(Extracted page text data)
+ + + + + + +

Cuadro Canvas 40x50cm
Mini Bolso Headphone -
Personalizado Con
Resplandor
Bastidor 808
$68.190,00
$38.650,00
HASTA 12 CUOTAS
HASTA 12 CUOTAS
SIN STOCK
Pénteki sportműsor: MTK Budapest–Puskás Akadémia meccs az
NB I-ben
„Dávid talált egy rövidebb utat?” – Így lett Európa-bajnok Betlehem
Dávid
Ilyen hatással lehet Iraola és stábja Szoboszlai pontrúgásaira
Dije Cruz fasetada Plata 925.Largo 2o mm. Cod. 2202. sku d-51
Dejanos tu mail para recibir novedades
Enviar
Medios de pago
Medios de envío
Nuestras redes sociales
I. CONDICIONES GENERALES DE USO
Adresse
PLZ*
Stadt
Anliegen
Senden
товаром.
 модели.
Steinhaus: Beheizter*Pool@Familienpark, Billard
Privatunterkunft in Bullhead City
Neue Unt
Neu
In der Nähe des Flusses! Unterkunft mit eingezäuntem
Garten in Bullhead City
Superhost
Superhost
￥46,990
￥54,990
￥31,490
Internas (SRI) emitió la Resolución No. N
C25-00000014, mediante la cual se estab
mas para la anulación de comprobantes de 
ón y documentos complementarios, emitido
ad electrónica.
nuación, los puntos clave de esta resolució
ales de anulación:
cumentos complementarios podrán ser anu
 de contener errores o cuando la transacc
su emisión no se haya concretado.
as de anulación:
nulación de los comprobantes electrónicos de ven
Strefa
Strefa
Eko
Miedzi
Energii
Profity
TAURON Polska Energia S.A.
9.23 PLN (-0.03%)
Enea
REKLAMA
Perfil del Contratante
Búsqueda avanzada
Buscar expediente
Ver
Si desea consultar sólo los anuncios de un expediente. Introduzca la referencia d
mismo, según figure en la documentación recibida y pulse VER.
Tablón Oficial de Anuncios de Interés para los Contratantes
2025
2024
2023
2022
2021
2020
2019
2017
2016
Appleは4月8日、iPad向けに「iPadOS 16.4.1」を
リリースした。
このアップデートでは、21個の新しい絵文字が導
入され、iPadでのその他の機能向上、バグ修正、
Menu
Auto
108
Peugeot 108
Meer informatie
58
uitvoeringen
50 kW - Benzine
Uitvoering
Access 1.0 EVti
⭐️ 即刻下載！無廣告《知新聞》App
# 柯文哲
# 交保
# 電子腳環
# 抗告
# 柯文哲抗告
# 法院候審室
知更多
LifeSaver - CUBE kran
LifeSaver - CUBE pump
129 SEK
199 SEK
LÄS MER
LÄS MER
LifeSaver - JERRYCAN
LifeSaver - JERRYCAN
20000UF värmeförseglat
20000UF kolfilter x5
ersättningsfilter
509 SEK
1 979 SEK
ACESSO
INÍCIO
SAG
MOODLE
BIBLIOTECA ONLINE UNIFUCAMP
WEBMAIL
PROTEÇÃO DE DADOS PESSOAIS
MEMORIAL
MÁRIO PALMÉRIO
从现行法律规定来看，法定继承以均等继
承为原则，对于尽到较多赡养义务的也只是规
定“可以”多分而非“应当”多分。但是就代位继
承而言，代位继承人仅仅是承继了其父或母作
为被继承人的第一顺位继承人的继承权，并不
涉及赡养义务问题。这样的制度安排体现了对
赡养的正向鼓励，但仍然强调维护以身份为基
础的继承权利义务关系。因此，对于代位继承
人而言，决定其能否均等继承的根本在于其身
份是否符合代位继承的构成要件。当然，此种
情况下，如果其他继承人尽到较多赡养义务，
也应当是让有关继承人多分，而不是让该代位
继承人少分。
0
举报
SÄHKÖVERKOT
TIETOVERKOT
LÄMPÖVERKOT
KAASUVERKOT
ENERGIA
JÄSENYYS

+ + + + + + +

(Activity) Output all of the records above unchanged.

(Problem solution)
Cuadro Canvas 40x50cm
Mini Bolso Headphone -
Personalizado Con
Resplandor
Bastidor 808
$68.190,00
$38.650,00
HASTA 12 CUOTAS
HASTA 12 CUOTAS
SIN STOCK
Pénteki sportműsor: MTK Budapest–Puskás Akadémia meccs az
NB I-ben
„Dávid talált egy rövidebb utat?” – Így lett Európa-bajnok Betlehem
Dávid
Ilyen hatással lehet Iraola és stábja Szoboszlai pontrúgásaira
Dije Cruz fasetada Plata 925.Largo 2o mm. Cod. 2202. sku d-51
Dejanos tu mail para recibir novedades
Enviar
Medios de pago
Medios de envío
Nuestras redes sociales
I. CONDICIONES GENERALES DE USO
Adresse
PLZ*
Stadt
Anliegen
Senden
товаром.
 модели.
Steinhaus: Beheizter*Pool@Familienpark, Billard
Privatunterkunft in Bullhead City
Neue Unt
Neu
In der Nähe des Flusses! Unterkunft mit eingezäuntem
Garten in Bullhead City
Superhost
Superhost
￥46,990
￥54,990
￥31,490
Internas (SRI) emitió la Resolución No. N
C25-00000014, mediante la cual se estab
mas para la anulación de comprobantes de 
ón y documentos complementarios, emitido
ad electrónica.
nuación, los puntos clave de esta resolució
ales de anulación:
cumentos complementarios podrán ser anu
 de contener errores o cuando la transacc
su emisión no se haya concretado.
as de anulación:
nulación de los comprobantes electrónicos de ven
Strefa
Strefa
Eko
Miedzi
Energii
Profity
TAURON Polska Energia S.A.
9.23 PLN (-0.03%)
Enea
REKLAMA
Perfil del Contratante
Búsqueda avanzada
Buscar expediente
Ver
Si desea consultar sólo los anuncios de un expediente. Introduzca la referencia d
mismo, según figure en la documentación recibida y pulse VER.
Tablón Oficial de Anuncios de Interés para los Contratantes
2025
2024
2023
2022
2021
2020
2019
2017
2016
Appleは4月8日、iPad向けに「iPadOS 16.4.1」を
リリースした。
このアップデートでは、21個の新しい絵文字が導
入され、iPadでのその他の機能向上、バグ修正、
Menu
Auto
108
Peugeot 108
Meer informatie
58
uitvoeringen
50 kW - Benzine
Uitvoering
Access 1.0 EVti
⭐️ 即刻下載！無廣告《知新聞》App
# 柯文哲
# 交保
# 電子腳環
# 抗告
# 柯文哲抗告
# 法院候審室
知更多
LifeSaver - CUBE kran
LifeSaver - CUBE pump
129 SEK
199 SEK
LÄS MER
LÄS MER
LifeSaver - JERRYCAN
LifeSaver - JERRYCAN
20000UF värmeförseglat
20000UF kolfilter x5
ersättningsfilter
509 SEK
1 979 SEK
ACESSO
INÍCIO
SAG
MOODLE
BIBLIOTECA ONLINE UNIFUCAMP
WEBMAIL
PROTEÇÃO DE DADOS PESSOAIS
MEMORIAL
MÁRIO PALMÉRIO
从现行法律规定来看，法定继承以均等继
承为原则，对于尽到较多赡养义务的也只是规
定“可以”多分而非“应当”多分。但是就代位继
承而言，代位继承人仅仅是承继了其父或母作
为被继承人的第一顺位继承人的继承权，并不
涉及赡养义务问题。这样的制度安排体现了对
赡养的正向鼓励，但仍然强调维护以身份为基
础的继承权利义务关系。因此，对于代位继承
人而言，决定其能否均等继承的根本在于其身
份是否符合代位继承的构成要件。当然，此种
情况下，如果其他继承人尽到较多赡养义务，
也应当是让有关继承人多分，而不是让该代位
继承人少分。
0
举报
SÄHKÖVERKOT
TIETOVERKOT
LÄMPÖVERKOT
KAASUVERKOT
ENERGIA
JÄSENYYS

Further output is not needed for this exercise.